**Data listing**:
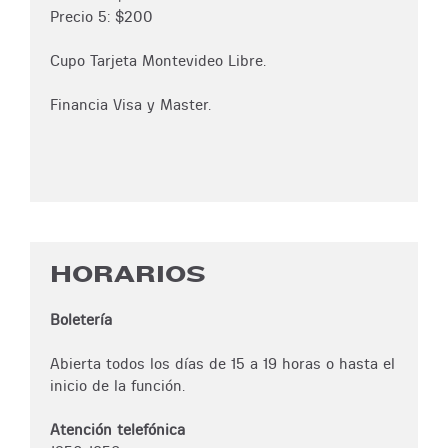
Precio 5: $200
Cupo Tarjeta Montevideo Libre.
Financia Visa y Master.
HORARIOS
Boletería
Abierta todos los días de 15 a 19 horas o hasta el
inicio de la función.
Atención telefónica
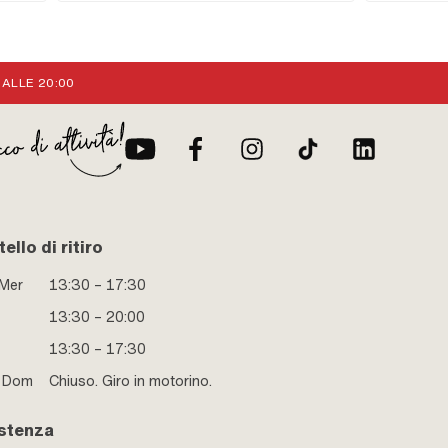
totale: 48.1 mm
 ALLE 20:00
ello di ritiro
 Mer
13:30 – 17:30
13:30 – 20:00
13:30 – 17:30
e Dom
Chiuso. Giro in motorino.
stenza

**Assigned task**: Copy down every line of text from the material above exactly as it appears, leaving out the pictures.

**Solution for this problem**:
Precio 5: $200
Cupo Tarjeta Montevideo Libre.
Financia Visa y Master.
HORARIOS
Boletería
Abierta todos los días de 15 a 19 horas o hasta el
inicio de la función.
Atención telefónica
totale: 48.1 mm
 ALLE 20:00
ello di ritiro
 Mer
13:30 – 17:30
13:30 – 20:00
13:30 – 17:30
e Dom
Chiuso. Giro in motorino.
stenza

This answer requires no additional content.